Coming up with a strategy along these lines is even more urgent, Beckley and Brands warn, given that the recent military upgrades that the U.S. has planned to counter China’s build-up won’t pay off until the 2030s. America’s defense budget, they write, is “hardly adequate for a dash through the danger zone.” That danger zone strategy, necessary though it is, may also prove politically costlier as Russia’s invasion of Ukraine drags on and Washington’s focus remains on NATO’s eastern flank. The U.S. “doesn’t have a good alternative to containing two dangerous rivals simultaneously,” the authors claim. Far from warranting a reversion of the pivot to Asia, the authors see the war in Ukraine as a wake-up call and opportunity to prepare for a larger conflict brewing further to the east. “Autocratic aggression on one side of the world,” they claim, “could provide the urgency America needs to get ready for trouble on the other.” 
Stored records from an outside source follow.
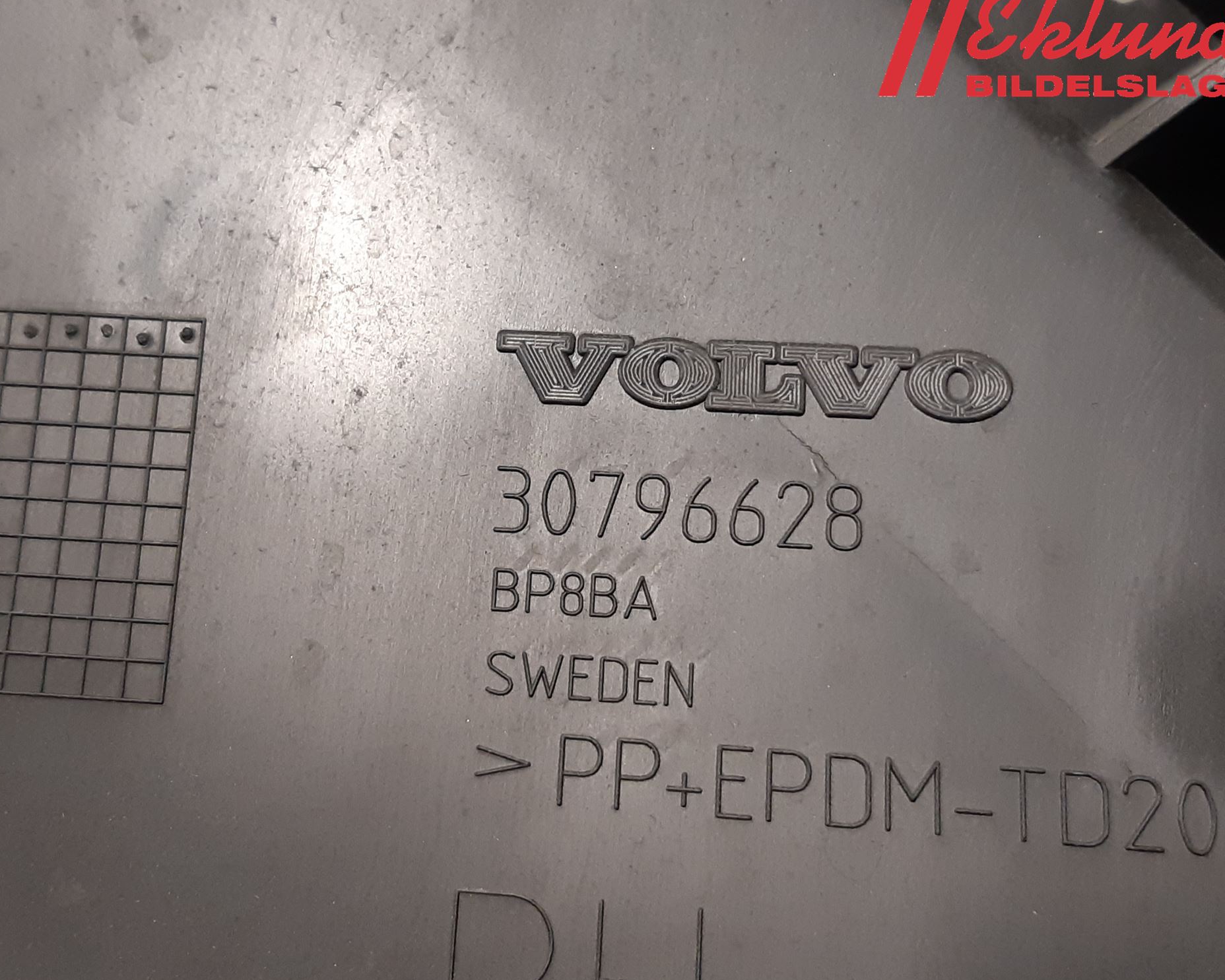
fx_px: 1015
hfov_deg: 62.2
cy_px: 492
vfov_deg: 51.5
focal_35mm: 28
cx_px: 607
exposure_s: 1/50
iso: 160
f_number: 1.7
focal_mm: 3.93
Whether America’s officials will be able to remain focused on great power competition with China despite the ongoing Ukrainian sideshow remains to be seen. Ultimately, irrespective of Ukraine’s influence on how Washington perceives Beijing, it is not entirely clear that the kind of proactive strategy to blunt China’s looming lurch for supremacy that Beckley and Brands propose will attain that objective more effectively than simply letting China’s aggression die out from overheating. Separately but relatedly, the case for treating a Chinese effort to integrate Taiwan back into the mainland as a red line is somewhat neutered by Taiwan’s decreased significance to America as an economic asset, given our progress reshoring the semiconductor industry. 

On the whole, these weaknesses in their case make Danger Zone fall on the hawkish side of this magazine’s policy preferences. While preparing to live in a world where China turns more aggressive as a result of its stalling fortunes sounds like the wiser option, one just hopes that getting through the looming danger zone doesn’t require open conflict.